Republican Secretary of State Frank LaRose told The Associated Press that he’s begun lobbying lawmakers and legislative leaders on the need to act quickly.
“(Ohioans) overcame adversity to vote, but they shouldn’t have to,” LaRose said. “The lessons from last week need to be applied to November so that Ohioans have a convenient opportunity to vote this November.”
LaRose’s proposed changes would:
- Allow online requests for a vote-by-mail ballot, rather than requiring a form to be printed off from the internet or requested by phone;
- Allow ballot requests, as well as ballots, to include postage-paid envelopes, which could prevent the need to visit a Post Office amid virus-related restrictions on movement;
- Move the deadline for requesting an absentee ballot from noon on the Saturday before the vote to a week before the vote;
- Release more of the available federal funds to Ohio’s 88 bipartisan county boards of elections to buy equipment or hire personnel needed to handle the heavier vote-by-mail load.

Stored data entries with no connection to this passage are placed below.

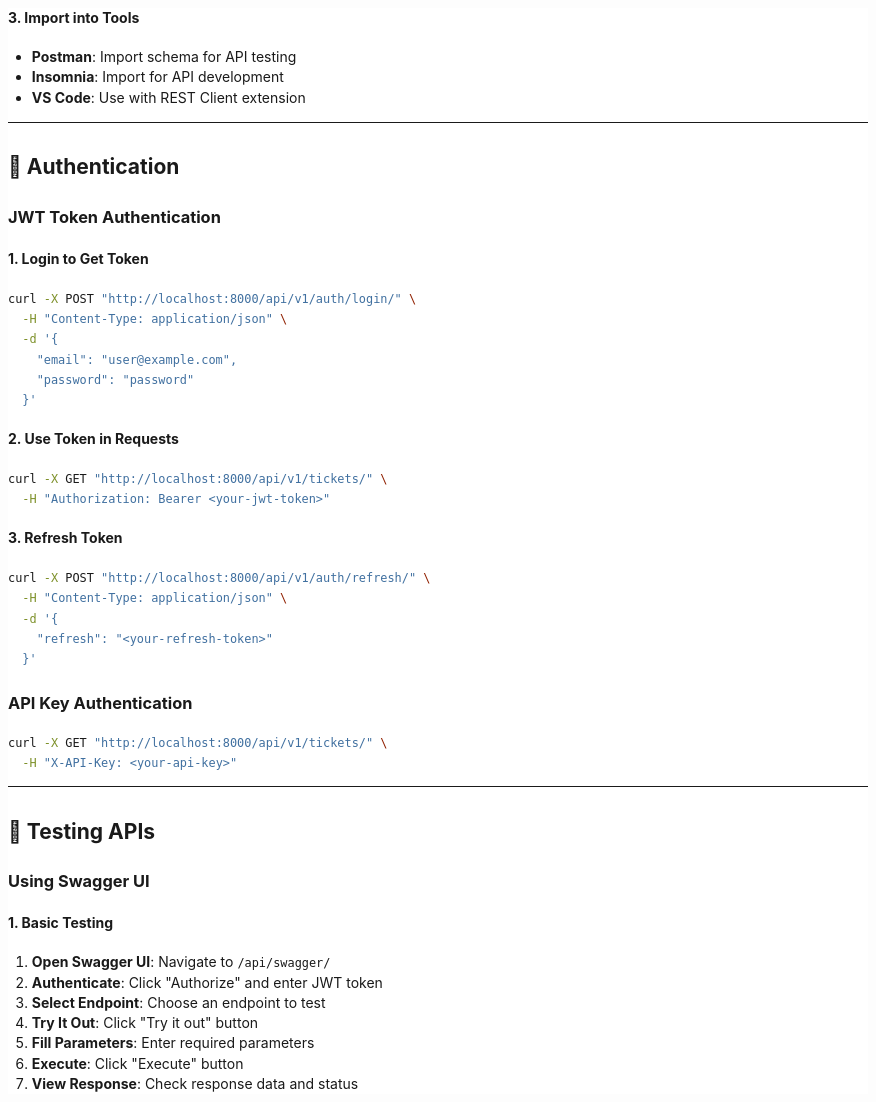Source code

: #### **3. Import into Tools**
- **Postman**: Import schema for API testing
- **Insomnia**: Import for API development
- **VS Code**: Use with REST Client extension

---

## 🔐 **Authentication**

### **JWT Token Authentication**

#### **1. Login to Get Token**
```bash
curl -X POST "http://localhost:8000/api/v1/auth/login/" \
  -H "Content-Type: application/json" \
  -d '{
    "email": "user@example.com",
    "password": "password"
  }'
```

#### **2. Use Token in Requests**
```bash
curl -X GET "http://localhost:8000/api/v1/tickets/" \
  -H "Authorization: Bearer <your-jwt-token>"
```

#### **3. Refresh Token**
```bash
curl -X POST "http://localhost:8000/api/v1/auth/refresh/" \
  -H "Content-Type: application/json" \
  -d '{
    "refresh": "<your-refresh-token>"
  }'
```

### **API Key Authentication**
```bash
curl -X GET "http://localhost:8000/api/v1/tickets/" \
  -H "X-API-Key: <your-api-key>"
```

---

## 🧪 **Testing APIs**

### **Using Swagger UI**

#### **1. Basic Testing**
1. **Open Swagger UI**: Navigate to `/api/swagger/`
2. **Authenticate**: Click "Authorize" and enter JWT token
3. **Select Endpoint**: Choose an endpoint to test
4. **Try It Out**: Click "Try it out" button
5. **Fill Parameters**: Enter required parameters
6. **Execute**: Click "Execute" button
7. **View Response**: Check response data and status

“It doesn’t require huge changes to the way Ohio runs elections,” LaRose said. “Because we have a fundamentally sound and strong way of running elections in Ohio.”
He said he also supports the possible reduction of the number of polling places open in the fall, in order to conserve resources. That decision would be up to each individual county election board, he said.
The state’s primary election was extended from March 17 to April 28 due to the public health threat posed by the coronavirus. The experience spotlighted several weaknesses in Ohio’s vote-by-mail system, already criticized as cumbersome of some voting-rights groups.
Heavier than expected turnout added to logistical issues and a lack of access for some voters.
LaRose had to urgently enlist Ohio’s congressional delegation in the election cycle’s final days to help intervene with the U.S. Postal Service, after a flood of mail in both directions seemed to be moving too slowly. While that intervention was ultimately successful, election boards are currently working through the ballots of 44,000 people who voted provisionally, for reasons including that the mail-in ballot they requested never arrived.
The secretary said he heads into his latest effort to advocate for change armed with the backing of the bipartisan Ohio Association of Election Officials. Yet he still may face pushback.
LaRose and Republican Gov. Mike DeWine, working together, were unable to persuade lawmakers to hold the primary further out, on June 2; to mail absentee applications to all voters who’d yet to cast a ballot; or to pay the postage for returning those applications.
But LaRose said his conversations with legislative leaders so far have been “very positive.”
“I think what we want is the same thing,” he said. “At least, I go into this assuming that we all have the same good intentions of making sure that we can offer convenience for voters but also a secure election and a healthy election experience this November. I think this is something that Ohioans rightfully expect from their government leaders.”
Jen Miller, executive director of the League of Women Voters of Ohio, said it is her hope that the rush to reschedule Ohio’s primary was responsible for some of LaRose’s earlier ideas not being incorporated into their COVID-19 relief bill and that, this time around, there will be more time to educate lawmakers on logistical needs.